The answer must consist of the records below, repeated exactly.
====== SUPPLIED DATA
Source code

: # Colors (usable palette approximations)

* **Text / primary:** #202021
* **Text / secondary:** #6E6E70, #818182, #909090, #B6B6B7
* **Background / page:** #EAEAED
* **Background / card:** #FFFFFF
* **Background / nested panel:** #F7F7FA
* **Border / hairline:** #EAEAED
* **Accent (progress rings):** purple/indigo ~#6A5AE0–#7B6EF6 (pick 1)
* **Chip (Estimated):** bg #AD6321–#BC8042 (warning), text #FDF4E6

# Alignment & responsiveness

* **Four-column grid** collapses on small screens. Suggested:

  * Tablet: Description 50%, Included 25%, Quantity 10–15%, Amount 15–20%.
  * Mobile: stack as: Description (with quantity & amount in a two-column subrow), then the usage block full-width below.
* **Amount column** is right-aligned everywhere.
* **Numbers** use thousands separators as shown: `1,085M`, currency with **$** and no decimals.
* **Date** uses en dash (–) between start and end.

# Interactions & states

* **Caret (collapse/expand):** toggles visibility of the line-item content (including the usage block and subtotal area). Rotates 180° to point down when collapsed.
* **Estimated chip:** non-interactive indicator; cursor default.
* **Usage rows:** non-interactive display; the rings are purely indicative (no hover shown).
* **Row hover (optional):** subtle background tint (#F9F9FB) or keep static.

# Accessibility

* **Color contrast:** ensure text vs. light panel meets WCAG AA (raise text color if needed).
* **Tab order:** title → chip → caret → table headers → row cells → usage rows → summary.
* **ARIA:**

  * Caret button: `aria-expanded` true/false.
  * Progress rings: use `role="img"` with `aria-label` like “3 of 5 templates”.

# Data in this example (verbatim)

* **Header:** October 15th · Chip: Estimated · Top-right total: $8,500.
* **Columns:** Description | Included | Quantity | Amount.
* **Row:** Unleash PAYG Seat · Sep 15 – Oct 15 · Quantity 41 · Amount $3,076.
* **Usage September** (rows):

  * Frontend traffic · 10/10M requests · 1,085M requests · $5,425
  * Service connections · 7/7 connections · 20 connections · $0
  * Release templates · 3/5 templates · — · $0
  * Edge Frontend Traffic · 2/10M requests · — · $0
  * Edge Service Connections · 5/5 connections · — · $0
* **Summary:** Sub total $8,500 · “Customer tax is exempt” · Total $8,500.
============
● YOUR SOLUTION:
Source code

: # Colors (usable palette approximations)

* **Text / primary:** #202021
* **Text / secondary:** #6E6E70, #818182, #909090, #B6B6B7
* **Background / page:** #EAEAED
* **Background / card:** #FFFFFF
* **Background / nested panel:** #F7F7FA
* **Border / hairline:** #EAEAED
* **Accent (progress rings):** purple/indigo ~#6A5AE0–#7B6EF6 (pick 1)
* **Chip (Estimated):** bg #AD6321–#BC8042 (warning), text #FDF4E6

# Alignment & responsiveness

* **Four-column grid** collapses on small screens. Suggested:

  * Tablet: Description 50%, Included 25%, Quantity 10–15%, Amount 15–20%.
  * Mobile: stack as: Description (with quantity & amount in a two-column subrow), then the usage block full-width below.
* **Amount column** is right-aligned everywhere.
* **Numbers** use thousands separators as shown: `1,085M`, currency with **$** and no decimals.
* **Date** uses en dash (–) between start and end.

# Interactions & states

* **Caret (collapse/expand):** toggles visibility of the line-item content (including the usage block and subtotal area). Rotates 180° to point down when collapsed.
* **Estimated chip:** non-interactive indicator; cursor default.
* **Usage rows:** non-interactive display; the rings are purely indicative (no hover shown).
* **Row hover (optional):** subtle background tint (#F9F9FB) or keep static.

# Accessibility

* **Color contrast:** ensure text vs. light panel meets WCAG AA (raise text color if needed).
* **Tab order:** title → chip → caret → table headers → row cells → usage rows → summary.
* **ARIA:**

  * Caret button: `aria-expanded` true/false.
  * Progress rings: use `role="img"` with `aria-label` like “3 of 5 templates”.

# Data in this example (verbatim)

* **Header:** October 15th · Chip: Estimated · Top-right total: $8,500.
* **Columns:** Description | Included | Quantity | Amount.
* **Row:** Unleash PAYG Seat · Sep 15 – Oct 15 · Quantity 41 · Amount $3,076.
* **Usage September** (rows):

  * Frontend traffic · 10/10M requests · 1,085M requests · $5,425
  * Service connections · 7/7 connections · 20 connections · $0
  * Release templates · 3/5 templates · — · $0
  * Edge Frontend Traffic · 2/10M requests · — · $0
  * Edge Service Connections · 5/5 connections · — · $0
* **Summary:** Sub total $8,500 · “Customer tax is exempt” · Total $8,500.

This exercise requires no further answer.